Water projects. The governor has proposed building a canal in Colorado along the South Platte River that would feed into a reservoir system in Nebraska under a 1923 compact, mostly using money out of the state’s cash reserve fund along with some federal pandemic relief money.

He’d also like to see $200 million for projects proposed by a subcommittee of legislators, including a 4,000-acre lake between Omaha and Lincoln. He also wants $60 million for rural drinking water projects; $23 million for repair of the collapsed Gering-Fort Laramie canal; and $5 million for repair of a levee in Peru that was damaged in the 2019 flooding.

Pay and rate increases. The state has increased wages for employees who work mostly in its facilities that operate 24 hours a day, seven days a week, including for workers in its Corrections Department. The state has also temporarily raised rates paid to some care providers in hopes of stabilizing operations as they face workforce shortages and increased costs during the pandemic.

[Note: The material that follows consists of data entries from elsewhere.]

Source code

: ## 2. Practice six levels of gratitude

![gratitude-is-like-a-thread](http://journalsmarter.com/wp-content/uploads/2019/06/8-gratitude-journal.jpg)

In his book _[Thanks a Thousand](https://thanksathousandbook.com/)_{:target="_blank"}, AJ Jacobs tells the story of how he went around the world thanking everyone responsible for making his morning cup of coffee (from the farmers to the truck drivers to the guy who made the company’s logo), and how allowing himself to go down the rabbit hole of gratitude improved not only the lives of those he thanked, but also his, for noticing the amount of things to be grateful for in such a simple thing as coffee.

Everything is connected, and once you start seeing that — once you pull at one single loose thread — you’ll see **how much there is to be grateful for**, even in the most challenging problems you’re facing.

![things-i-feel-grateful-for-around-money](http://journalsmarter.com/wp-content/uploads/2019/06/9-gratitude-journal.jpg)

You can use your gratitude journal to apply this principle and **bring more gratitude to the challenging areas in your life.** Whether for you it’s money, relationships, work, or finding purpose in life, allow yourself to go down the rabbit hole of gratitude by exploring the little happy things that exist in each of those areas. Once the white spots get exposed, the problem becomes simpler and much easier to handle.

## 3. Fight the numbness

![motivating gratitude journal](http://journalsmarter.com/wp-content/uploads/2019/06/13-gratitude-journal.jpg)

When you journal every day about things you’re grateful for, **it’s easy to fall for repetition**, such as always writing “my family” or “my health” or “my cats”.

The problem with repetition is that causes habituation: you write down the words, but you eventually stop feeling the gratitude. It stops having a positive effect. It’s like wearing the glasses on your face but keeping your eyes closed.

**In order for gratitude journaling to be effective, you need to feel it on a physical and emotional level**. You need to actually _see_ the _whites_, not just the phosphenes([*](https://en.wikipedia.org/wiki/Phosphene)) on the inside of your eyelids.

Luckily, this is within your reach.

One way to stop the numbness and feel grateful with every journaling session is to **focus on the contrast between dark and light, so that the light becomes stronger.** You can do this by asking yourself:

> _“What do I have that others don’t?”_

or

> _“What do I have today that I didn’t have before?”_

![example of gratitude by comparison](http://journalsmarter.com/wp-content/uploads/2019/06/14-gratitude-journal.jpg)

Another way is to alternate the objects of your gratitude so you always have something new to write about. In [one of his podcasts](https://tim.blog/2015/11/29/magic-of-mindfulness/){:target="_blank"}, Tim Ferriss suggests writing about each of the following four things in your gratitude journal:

Spending federal pandemic relief. The governor put forth his spending plan for the state’s $1.04 billion from the American Rescue Plan Act. Some projects he’d fund with federal money also would receive funds from other sources. That’s the case for the canal project in Colorado, for instance.

Ricketts proposes directing the money toward 29 line items that his office has determined fit within federal requirements, including $199 million for items under the category “public health response”; $100 million for nonprofits’ shovel-ready capital projects; $90 million for projects at community colleges with the goal to grow the workforce; and $60 million in direct assistance for low-income families to address learning loss.